I've had Asthma as long as I can remember. But I've always gone through most of my life feeling like I haven't had it because it's been so mild that I haven't even needed a preventer inhaler... until 3 months ago.
I remember being out with my friend and feeling suddenly wheezy. Now, bear in mind that before this day I probably used my reliever 3 times a YEAR. Yeah, that's how good it was. So on this particular day I didn't think too much of it, took my reliever and assumed that I'd wake up the next day feeling fine. That did not happen. The day after I was at work, a normal day at work, I love my job, it's rare that I feel stressed about it, so this is just to point out that no triggers were present at the time. I started coughing, now asthma has never made me cough before, wheezy sure, out of breath, yes, but never coughing. I've never had a cough like it in my life. It's dry and I can actually hear the wheezing with each cough, whenever I've had a cough with a cold it's always been chesty and productive. This cough is like nothing I've ever heard, it scared me so much. I had forgotten to take my inhaler to work on this particular day so I got an emergency prescription from my doctors and picked up my Ventolin from the nearest chemist. It eased it but I was still coughing all day, and the day after. I thought maybe I had a chest infection so I waited it out. I'd have two days of coughing and one day of feeling fine. I was to-ing and fro-ing in my mind as to what it was, whether I should go to the doctors. I eventually went three weeks after the cough started.
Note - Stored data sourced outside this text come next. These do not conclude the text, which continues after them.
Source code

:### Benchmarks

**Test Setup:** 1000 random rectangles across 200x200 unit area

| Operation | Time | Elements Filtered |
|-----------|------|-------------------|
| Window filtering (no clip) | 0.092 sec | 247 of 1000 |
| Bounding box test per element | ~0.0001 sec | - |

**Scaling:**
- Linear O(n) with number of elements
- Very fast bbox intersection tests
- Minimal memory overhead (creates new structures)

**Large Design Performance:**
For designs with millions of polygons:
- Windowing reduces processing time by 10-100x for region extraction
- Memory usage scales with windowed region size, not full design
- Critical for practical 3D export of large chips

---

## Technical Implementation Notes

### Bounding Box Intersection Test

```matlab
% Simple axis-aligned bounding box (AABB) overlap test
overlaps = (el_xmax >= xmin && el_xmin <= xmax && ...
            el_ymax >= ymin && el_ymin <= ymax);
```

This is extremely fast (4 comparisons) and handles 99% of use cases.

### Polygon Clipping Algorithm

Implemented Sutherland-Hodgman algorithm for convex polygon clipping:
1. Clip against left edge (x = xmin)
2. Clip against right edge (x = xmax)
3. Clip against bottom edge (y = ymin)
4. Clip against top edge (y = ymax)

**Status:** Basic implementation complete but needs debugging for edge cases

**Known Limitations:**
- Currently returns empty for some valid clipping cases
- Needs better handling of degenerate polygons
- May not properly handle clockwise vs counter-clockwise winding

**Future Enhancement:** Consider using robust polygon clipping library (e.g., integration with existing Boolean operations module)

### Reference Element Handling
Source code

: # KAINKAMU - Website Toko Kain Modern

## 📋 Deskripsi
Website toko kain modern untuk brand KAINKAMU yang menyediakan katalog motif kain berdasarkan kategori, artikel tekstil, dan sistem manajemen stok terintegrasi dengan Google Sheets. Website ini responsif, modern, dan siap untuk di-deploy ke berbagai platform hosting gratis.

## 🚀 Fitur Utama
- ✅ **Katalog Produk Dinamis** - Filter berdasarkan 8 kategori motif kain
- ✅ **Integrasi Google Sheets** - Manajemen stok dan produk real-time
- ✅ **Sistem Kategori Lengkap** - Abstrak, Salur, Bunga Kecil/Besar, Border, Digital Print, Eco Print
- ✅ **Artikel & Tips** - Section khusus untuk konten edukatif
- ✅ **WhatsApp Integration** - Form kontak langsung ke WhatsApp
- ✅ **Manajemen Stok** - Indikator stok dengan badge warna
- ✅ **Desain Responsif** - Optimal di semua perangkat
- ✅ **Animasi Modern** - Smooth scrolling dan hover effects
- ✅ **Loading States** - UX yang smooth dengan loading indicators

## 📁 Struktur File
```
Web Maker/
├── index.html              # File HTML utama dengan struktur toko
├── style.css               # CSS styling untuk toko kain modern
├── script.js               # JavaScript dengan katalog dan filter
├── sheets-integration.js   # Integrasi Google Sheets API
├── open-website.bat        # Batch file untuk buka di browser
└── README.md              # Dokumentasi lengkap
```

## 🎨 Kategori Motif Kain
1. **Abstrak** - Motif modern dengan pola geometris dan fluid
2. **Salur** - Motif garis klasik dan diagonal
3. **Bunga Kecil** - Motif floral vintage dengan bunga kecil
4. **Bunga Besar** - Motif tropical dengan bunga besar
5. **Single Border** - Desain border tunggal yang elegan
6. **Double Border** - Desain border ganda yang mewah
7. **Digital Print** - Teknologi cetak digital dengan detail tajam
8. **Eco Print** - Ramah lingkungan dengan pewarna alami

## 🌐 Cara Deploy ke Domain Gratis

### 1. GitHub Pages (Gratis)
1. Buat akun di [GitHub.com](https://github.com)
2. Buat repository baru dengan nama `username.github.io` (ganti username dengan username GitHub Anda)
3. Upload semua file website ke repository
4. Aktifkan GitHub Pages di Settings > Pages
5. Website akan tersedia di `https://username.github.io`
They told me exactly what I didn't want to hear, that it was my asthma. The nurse asked if anything had changed in my lifestyle but I wasn't doing anything different. My diet, exercise, lifestyle, work, home, it was all the same. The ONLY thing that had happened recently was that I moved in with my friend 6 months prior to my asthma getting worse. Now she does have cats and a dog. I'm very allergic to cats, but I have lived with one before for 11 years with no asthma symptoms. They aren't allowed in my room and spend most of their time outside anyway and even if it was my new home environment, WHY HAD IT TAKEN SIX MONTHS TO FEEL THE EFFECTS OF IT?
Anyway, the asthma nurse put me back on Clenil Modulite 200 micrograms. It was two weeks til my check up. She told me it would take a few days to start working. Day 3 into taking clenil, I was at a wedding. I tried to dance and sing to ONE song and it was so difficult that I had to keep stopping to catch my breath, this had never happened before. Day 5 was the worst ever. I was due to go to London the following day as my American relatives were visiting, that didn't happen because I was up until 2am, unable to lie down until I could breathe better. I had taken my Ventolin 3 times that night. I was distraught. Finally on day 7 I felt like things were improving but I still didn't feel 100%. When I had my check up the nurse was very surpised when I told her how long it took for the Clenil to start working and to be honest so was I but she didn't question it and so neither did I, she sent me away telling me to continue taking Clenil for the next three months and I could review how I felt myself and if I felt ok then I could reduce how much I was taking and maybe even go back to taking nothing.
Four weeks ago I upped my dose of Clenil to 6 puffs a day because I was needing to take my reliever more and more again. I hoped that this would make things better. It didn't. Two weeks ago I went back to my doctors and I told them that I had upped the dosage and it still wasn't working properly. My asthma hasn't been keeping me up at night but it is now affecting my quality of life. I told the doctor this, and that I was wanting to start going for runs in the evening but was too scared to exert myself because I knew I'd have to take my reliever. I swim every Monday, I have done for the past two years. Swimming now makes me wheezy. Every. Single. Time. I can't do the amount of lengths I used to or go as fast and its so frustrating.
So the doctor has now put me on Fostair, the same one my dad is on. This made me really upset. My dads asthma is terrible, but even he told me the Fostair has basically made his breathing so good that he now doesn't take it at all.
I'm here because I'm angry, upset and confused. I've now been on Fostair for two weeks and I still don't think its working. I still cough occasionally, I still get wheezy, I have to sometimes take it during the day as a reliever, I still can't swim like I used to. My chest feels heavy and tight and painful every day. My mum keeps asking me if it's actually asthma at all, and it makes me wonder if the doctors have done enough tests. It's like the medication works for a week and then my body gets used to it so fast that it may as well be void. I know other people have it a lot worse than I do but I'm scared at the speed in which this is accelerating. I don't want to move onto whatever is after Fostair. I'm only just coming to terms with the fact that I have asthma after my breathing being so normal for so long. I'm 26 years old by the way, I was diagnosed as a kid but, like I say, I've never had it bad (although I guess I can't say that anymore)
Has anyone else been through something similar, where it's been so mild and then suddenly really bad? I just feel so alone in this and so frustrated that I'm sitting here three months after my cough started and still wondering if it'll ever get better.